R249⇔R315の66mmの移動は、unitrack_systemによれば、R481-15 + S64 + S64 + R481-15 または R781-15 + S64 + R781-15 で可能です。
今回はジョイントが少ないR718を採用しました。
お座敷レイアウトなので高架は 23-015 勾配橋脚基本セット を使用しますが、中央部の No.5 は高さ的には使用しなくても大丈夫です。
よって橋脚は片側あたり最小で 0-4 の5個となります。ただし、1〜4は Sジョイナーが接続できる高架線路が必要です。
4〜4 はS248の高架橋ですが、線路を跨ぐので、ワンポイントで 単線トラス鉄橋 緑 20-431 にしました。

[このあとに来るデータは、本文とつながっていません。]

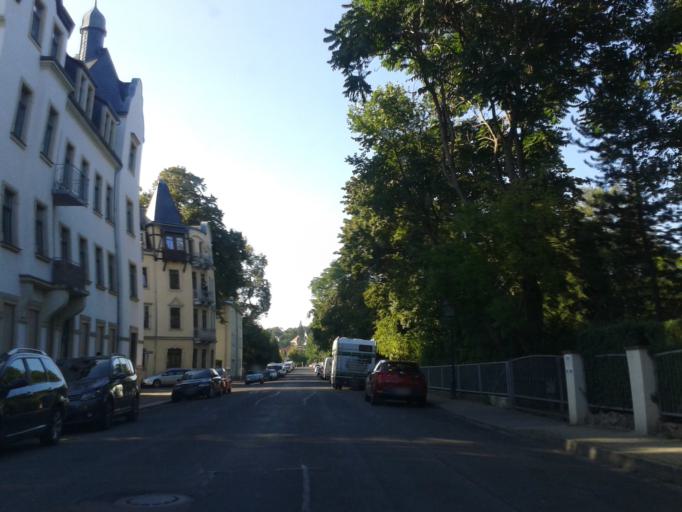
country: DE
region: Saxony
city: Albertstadt
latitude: 51.0915
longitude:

島式ホームの駅は、 島式ホームB 階段付 23-172 を使用します。端面のジョイナーがむき出しですので、島式ホームエンドA 2本入 23-174 をあわせて購入しました。
このセットで20m級の4両編成の列車が停車できる長さになります。
以上の検討結果により作成したレイアウトが以下になります。


レイアウトの大きさは 約1400x650mm となりました。単品で揃えて、およそ1万2千円かかりました。


ハードウェア

車両位置検出にはフォトリフレクタ(TPR-105F)を使用しました。S249の中心付近に5mmの穴を開け、
ユニバーサル基板に実装したフォトリフレクタが露出するようにしています。



取り付けは M2 x 5mm のプラスチックネジ を使用。基板が干渉するリブとケーブルが出る部分は超音波カッターでカットしました。
先頭車両の中央付近に銀色のシールを貼って、フォトリフレクタを通過したときにLになるようにします。



---追記---
鉄道模型モジュールLAYOUTAWARD自作 T-TRAK台 に載せた ATS警報鳴動装置 で 応募 した際に
作成した プログラム では、検出処理を抜本的に見直したので、銀シール無しで車両を検出できるようになっています。
---追記おわり---


赤外線LEDに約11mA流して、コレクタ側を47kΩでプルアップしたとき、非検出時は約4.8V、検出時は 約0.3VとなりVery Goodです。
(閾値は半固定抵抗で調整できるようにしてあります。)
出力インピーダンスが高めなので、0.01uFをアナログ入力にぶら下げてますが、稀に前のポートの読み取り値を引きずるので、
ソフト的に2回読んで1回目を捨てるようにしてあります。本来はオペアンプでバッファするべきと思います。
ハードウェアのブロック図は以下のとおりです。



スピードはマイナス側を2SK4017でPWM制御しています。巡航速度と駅構内の速度は半固定抵抗で調整できるようにしてあります。
絶縁ギャップはS62Fの直後にマイナス側だけ入れてあります。
ユニバーサル基板に実装して以下のようになりました。Pro Mini上の低電圧レギュレータと入力側のタンタルコンデンサは外してあります。


ソフトウェア

スライドスイッチで1列車のみor2列車同時運転かを選択します。
電源投入時は列車の制御は停止状態となっています。停車位置のセンサが車両を検出すると緑信号に変わりますので、半固定抵抗を回して閾値を調整します。
調整が終わったら、タクトスイッチを押下し、列車の運転を開始します。
列車が駅構内に入ったことを検出すると、黄色信号となり、Duty比を徐行状態まで指定のステップで落として減速します。
列車が停止位置に到達したことを検出すると、列車を停止します。
2列車同時運転の場合は、対向ホームに列車が到着するのを待ちます。
発車条件を満たしたら、発車ブザーを鳴らした後、列車を一定時間(半固定抵抗で調整可)巡航速度にし、次の区間に渡します。
プログラムのフローチャートは以下のとおりです。

動作の様子は記事トップの動画をご参照ください。
ソースコードは github にアップしてあります。


DCC (desktopstation.py) でやる

もともと、 desktopstation.py は、これをDCCでやるために作ったのでした。
example_endless_chase.py がそれにあたります。


余談

中華製の Pro mini は、RAWに6V以上かけると電圧レギュレーターと入力のタンタルコンデンサが焼損するものがあるようです。
必要な電流が取れるか事前確認するために徐々に電圧を上げたところ、10V程度で火花&煙が出たので焦りました。
実験用電源で電流制限がかかり、幸いマイコンチップ自体は無事でしたが………。お気をつけください………。